Copy the entries verbatim, from the start down to and including the line that contains "scientific name: Poa nemoralis".

── Material to process ──

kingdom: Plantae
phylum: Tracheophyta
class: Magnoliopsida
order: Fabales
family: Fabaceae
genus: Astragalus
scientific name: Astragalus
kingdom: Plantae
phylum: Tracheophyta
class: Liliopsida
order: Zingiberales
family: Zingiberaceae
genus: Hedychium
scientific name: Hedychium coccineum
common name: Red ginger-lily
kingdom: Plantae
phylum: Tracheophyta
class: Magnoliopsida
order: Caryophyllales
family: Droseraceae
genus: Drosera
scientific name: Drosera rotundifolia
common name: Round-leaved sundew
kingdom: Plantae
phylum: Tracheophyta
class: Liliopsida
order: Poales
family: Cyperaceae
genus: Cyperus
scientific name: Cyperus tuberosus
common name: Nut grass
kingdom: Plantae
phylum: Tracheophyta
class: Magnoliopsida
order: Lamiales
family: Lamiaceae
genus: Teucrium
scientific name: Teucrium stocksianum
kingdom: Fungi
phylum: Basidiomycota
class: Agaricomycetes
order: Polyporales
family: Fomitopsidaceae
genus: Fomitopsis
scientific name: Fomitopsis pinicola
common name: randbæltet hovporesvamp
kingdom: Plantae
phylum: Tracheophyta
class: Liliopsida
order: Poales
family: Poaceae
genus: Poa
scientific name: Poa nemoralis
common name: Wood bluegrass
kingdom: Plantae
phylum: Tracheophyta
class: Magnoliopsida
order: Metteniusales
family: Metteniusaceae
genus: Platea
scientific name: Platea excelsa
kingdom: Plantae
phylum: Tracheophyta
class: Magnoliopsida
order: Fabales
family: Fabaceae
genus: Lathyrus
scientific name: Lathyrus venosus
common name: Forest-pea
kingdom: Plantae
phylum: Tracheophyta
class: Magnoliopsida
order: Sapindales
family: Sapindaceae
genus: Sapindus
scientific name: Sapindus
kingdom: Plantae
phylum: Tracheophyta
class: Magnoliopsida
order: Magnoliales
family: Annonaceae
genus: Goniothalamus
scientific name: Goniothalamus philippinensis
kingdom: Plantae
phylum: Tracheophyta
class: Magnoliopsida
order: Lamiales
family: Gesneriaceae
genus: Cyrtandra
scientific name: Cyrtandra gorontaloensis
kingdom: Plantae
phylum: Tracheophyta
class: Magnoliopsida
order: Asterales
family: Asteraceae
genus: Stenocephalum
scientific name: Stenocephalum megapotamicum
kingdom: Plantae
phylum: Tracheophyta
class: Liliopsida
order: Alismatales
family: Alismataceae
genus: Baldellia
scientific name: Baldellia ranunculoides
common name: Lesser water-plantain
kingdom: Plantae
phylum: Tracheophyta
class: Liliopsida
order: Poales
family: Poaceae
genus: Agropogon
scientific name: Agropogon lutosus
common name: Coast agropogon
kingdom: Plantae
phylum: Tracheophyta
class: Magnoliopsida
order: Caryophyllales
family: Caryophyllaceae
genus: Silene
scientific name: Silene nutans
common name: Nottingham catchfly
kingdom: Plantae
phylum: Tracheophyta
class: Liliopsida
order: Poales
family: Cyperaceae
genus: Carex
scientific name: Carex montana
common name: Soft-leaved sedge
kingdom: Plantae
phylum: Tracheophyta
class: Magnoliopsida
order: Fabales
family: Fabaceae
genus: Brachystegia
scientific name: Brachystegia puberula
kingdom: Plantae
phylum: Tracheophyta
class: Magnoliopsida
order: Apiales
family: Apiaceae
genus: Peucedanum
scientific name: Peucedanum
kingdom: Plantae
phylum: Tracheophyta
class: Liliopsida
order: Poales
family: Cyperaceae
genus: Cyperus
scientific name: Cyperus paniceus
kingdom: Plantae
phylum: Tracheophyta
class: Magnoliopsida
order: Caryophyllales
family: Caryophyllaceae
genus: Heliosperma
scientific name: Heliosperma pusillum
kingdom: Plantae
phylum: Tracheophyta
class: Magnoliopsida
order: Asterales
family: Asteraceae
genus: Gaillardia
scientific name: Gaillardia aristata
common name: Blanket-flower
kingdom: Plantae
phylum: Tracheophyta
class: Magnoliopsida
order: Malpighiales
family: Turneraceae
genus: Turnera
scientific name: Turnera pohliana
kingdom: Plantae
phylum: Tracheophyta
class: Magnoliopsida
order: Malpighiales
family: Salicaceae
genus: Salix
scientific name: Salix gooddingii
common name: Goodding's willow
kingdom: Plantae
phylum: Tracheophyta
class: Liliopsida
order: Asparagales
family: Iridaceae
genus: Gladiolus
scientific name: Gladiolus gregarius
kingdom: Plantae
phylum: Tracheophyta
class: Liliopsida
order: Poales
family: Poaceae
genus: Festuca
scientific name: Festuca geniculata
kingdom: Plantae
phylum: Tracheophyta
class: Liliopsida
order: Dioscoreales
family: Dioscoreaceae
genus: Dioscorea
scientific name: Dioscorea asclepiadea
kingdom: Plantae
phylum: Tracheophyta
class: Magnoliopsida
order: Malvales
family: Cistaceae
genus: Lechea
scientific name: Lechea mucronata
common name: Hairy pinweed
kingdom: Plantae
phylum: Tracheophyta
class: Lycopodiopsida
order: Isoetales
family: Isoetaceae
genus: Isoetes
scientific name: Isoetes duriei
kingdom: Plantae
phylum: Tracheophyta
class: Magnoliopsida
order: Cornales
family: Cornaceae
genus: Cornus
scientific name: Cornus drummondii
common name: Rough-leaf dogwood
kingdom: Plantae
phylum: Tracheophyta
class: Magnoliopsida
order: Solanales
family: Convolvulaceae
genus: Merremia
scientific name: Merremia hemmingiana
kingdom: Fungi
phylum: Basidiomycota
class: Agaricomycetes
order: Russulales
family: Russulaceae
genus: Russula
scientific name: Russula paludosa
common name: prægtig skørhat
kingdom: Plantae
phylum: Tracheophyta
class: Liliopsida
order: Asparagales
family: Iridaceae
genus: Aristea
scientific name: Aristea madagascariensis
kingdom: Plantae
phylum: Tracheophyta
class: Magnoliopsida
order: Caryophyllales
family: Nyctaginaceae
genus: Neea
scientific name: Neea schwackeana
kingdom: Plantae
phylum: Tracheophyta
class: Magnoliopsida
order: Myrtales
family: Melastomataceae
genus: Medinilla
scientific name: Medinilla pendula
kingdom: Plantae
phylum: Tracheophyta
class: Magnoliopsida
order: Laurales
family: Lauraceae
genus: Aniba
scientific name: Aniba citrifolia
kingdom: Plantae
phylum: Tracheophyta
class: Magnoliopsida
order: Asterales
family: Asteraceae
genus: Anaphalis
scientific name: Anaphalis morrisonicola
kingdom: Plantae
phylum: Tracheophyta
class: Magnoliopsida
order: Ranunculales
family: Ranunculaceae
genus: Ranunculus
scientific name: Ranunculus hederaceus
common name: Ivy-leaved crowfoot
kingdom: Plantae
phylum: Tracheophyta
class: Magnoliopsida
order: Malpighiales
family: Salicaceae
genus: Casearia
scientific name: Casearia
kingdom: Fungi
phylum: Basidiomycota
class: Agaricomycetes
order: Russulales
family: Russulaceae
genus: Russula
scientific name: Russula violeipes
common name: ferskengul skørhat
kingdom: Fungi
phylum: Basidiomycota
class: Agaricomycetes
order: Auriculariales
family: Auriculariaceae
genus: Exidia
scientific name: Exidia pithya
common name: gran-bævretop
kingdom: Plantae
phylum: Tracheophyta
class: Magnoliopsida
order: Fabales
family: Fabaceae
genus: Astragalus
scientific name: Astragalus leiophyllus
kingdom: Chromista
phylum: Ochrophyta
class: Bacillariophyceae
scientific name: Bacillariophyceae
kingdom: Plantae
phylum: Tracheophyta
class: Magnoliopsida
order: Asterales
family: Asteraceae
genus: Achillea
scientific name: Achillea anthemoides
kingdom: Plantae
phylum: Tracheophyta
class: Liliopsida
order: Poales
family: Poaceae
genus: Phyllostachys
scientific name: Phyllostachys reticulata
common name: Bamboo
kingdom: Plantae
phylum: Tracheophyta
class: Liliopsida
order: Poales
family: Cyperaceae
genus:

───

Written solution:
kingdom: Plantae
phylum: Tracheophyta
class: Magnoliopsida
order: Fabales
family: Fabaceae
genus: Astragalus
scientific name: Astragalus
kingdom: Plantae
phylum: Tracheophyta
class: Liliopsida
order: Zingiberales
family: Zingiberaceae
genus: Hedychium
scientific name: Hedychium coccineum
common name: Red ginger-lily
kingdom: Plantae
phylum: Tracheophyta
class: Magnoliopsida
order: Caryophyllales
family: Droseraceae
genus: Drosera
scientific name: Drosera rotundifolia
common name: Round-leaved sundew
kingdom: Plantae
phylum: Tracheophyta
class: Liliopsida
order: Poales
family: Cyperaceae
genus: Cyperus
scientific name: Cyperus tuberosus
common name: Nut grass
kingdom: Plantae
phylum: Tracheophyta
class: Magnoliopsida
order: Lamiales
family: Lamiaceae
genus: Teucrium
scientific name: Teucrium stocksianum
kingdom: Fungi
phylum: Basidiomycota
class: Agaricomycetes
order: Polyporales
family: Fomitopsidaceae
genus: Fomitopsis
scientific name: Fomitopsis pinicola
common name: randbæltet hovporesvamp
kingdom: Plantae
phylum: Tracheophyta
class: Liliopsida
order: Poales
family: Poaceae
genus: Poa
scientific name: Poa nemoralis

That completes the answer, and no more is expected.